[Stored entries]
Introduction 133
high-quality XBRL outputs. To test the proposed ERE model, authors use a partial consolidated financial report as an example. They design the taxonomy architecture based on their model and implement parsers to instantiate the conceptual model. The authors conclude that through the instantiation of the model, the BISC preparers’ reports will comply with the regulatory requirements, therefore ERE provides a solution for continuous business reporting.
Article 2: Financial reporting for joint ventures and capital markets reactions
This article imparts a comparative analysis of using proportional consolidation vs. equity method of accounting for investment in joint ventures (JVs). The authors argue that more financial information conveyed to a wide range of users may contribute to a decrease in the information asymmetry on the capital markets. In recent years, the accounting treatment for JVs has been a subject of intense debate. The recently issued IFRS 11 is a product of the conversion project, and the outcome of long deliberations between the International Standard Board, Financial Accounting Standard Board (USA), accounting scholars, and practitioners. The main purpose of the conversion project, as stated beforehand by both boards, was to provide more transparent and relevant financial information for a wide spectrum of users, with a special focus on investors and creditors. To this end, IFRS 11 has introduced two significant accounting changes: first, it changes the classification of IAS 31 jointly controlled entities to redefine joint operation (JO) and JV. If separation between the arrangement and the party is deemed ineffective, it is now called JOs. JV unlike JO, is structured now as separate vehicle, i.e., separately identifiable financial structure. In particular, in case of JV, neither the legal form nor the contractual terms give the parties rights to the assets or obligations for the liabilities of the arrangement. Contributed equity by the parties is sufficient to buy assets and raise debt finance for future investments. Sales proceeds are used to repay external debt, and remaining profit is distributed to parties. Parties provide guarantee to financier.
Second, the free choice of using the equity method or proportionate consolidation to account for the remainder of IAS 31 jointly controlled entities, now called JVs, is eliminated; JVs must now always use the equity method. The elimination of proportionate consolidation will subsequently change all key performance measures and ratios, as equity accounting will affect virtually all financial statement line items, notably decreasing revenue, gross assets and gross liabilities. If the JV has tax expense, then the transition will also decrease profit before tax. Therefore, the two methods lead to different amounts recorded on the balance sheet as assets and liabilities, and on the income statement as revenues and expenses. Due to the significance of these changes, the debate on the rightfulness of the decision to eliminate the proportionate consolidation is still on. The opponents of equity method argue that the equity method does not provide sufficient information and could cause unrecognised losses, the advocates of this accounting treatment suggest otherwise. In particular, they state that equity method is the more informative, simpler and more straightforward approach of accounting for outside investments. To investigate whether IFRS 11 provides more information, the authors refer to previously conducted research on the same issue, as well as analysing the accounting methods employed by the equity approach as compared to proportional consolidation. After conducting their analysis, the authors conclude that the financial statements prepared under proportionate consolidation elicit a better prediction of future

→ Assignment
The records above should be duplicated in full, exactly as given.

→ Response
Introduction 133
high-quality XBRL outputs. To test the proposed ERE model, authors use a partial consolidated financial report as an example. They design the taxonomy architecture based on their model and implement parsers to instantiate the conceptual model. The authors conclude that through the instantiation of the model, the BISC preparers’ reports will comply with the regulatory requirements, therefore ERE provides a solution for continuous business reporting.
Article 2: Financial reporting for joint ventures and capital markets reactions
This article imparts a comparative analysis of using proportional consolidation vs. equity method of accounting for investment in joint ventures (JVs). The authors argue that more financial information conveyed to a wide range of users may contribute to a decrease in the information asymmetry on the capital markets. In recent years, the accounting treatment for JVs has been a subject of intense debate. The recently issued IFRS 11 is a product of the conversion project, and the outcome of long deliberations between the International Standard Board, Financial Accounting Standard Board (USA), accounting scholars, and practitioners. The main purpose of the conversion project, as stated beforehand by both boards, was to provide more transparent and relevant financial information for a wide spectrum of users, with a special focus on investors and creditors. To this end, IFRS 11 has introduced two significant accounting changes: first, it changes the classification of IAS 31 jointly controlled entities to redefine joint operation (JO) and JV. If separation between the arrangement and the party is deemed ineffective, it is now called JOs. JV unlike JO, is structured now as separate vehicle, i.e., separately identifiable financial structure. In particular, in case of JV, neither the legal form nor the contractual terms give the parties rights to the assets or obligations for the liabilities of the arrangement. Contributed equity by the parties is sufficient to buy assets and raise debt finance for future investments. Sales proceeds are used to repay external debt, and remaining profit is distributed to parties. Parties provide guarantee to financier.
Second, the free choice of using the equity method or proportionate consolidation to account for the remainder of IAS 31 jointly controlled entities, now called JVs, is eliminated; JVs must now always use the equity method. The elimination of proportionate consolidation will subsequently change all key performance measures and ratios, as equity accounting will affect virtually all financial statement line items, notably decreasing revenue, gross assets and gross liabilities. If the JV has tax expense, then the transition will also decrease profit before tax. Therefore, the two methods lead to different amounts recorded on the balance sheet as assets and liabilities, and on the income statement as revenues and expenses. Due to the significance of these changes, the debate on the rightfulness of the decision to eliminate the proportionate consolidation is still on. The opponents of equity method argue that the equity method does not provide sufficient information and could cause unrecognised losses, the advocates of this accounting treatment suggest otherwise. In particular, they state that equity method is the more informative, simpler and more straightforward approach of accounting for outside investments. To investigate whether IFRS 11 provides more information, the authors refer to previously conducted research on the same issue, as well as analysing the accounting methods employed by the equity approach as compared to proportional consolidation. After conducting their analysis, the authors conclude that the financial statements prepared under proportionate consolidation elicit a better prediction of future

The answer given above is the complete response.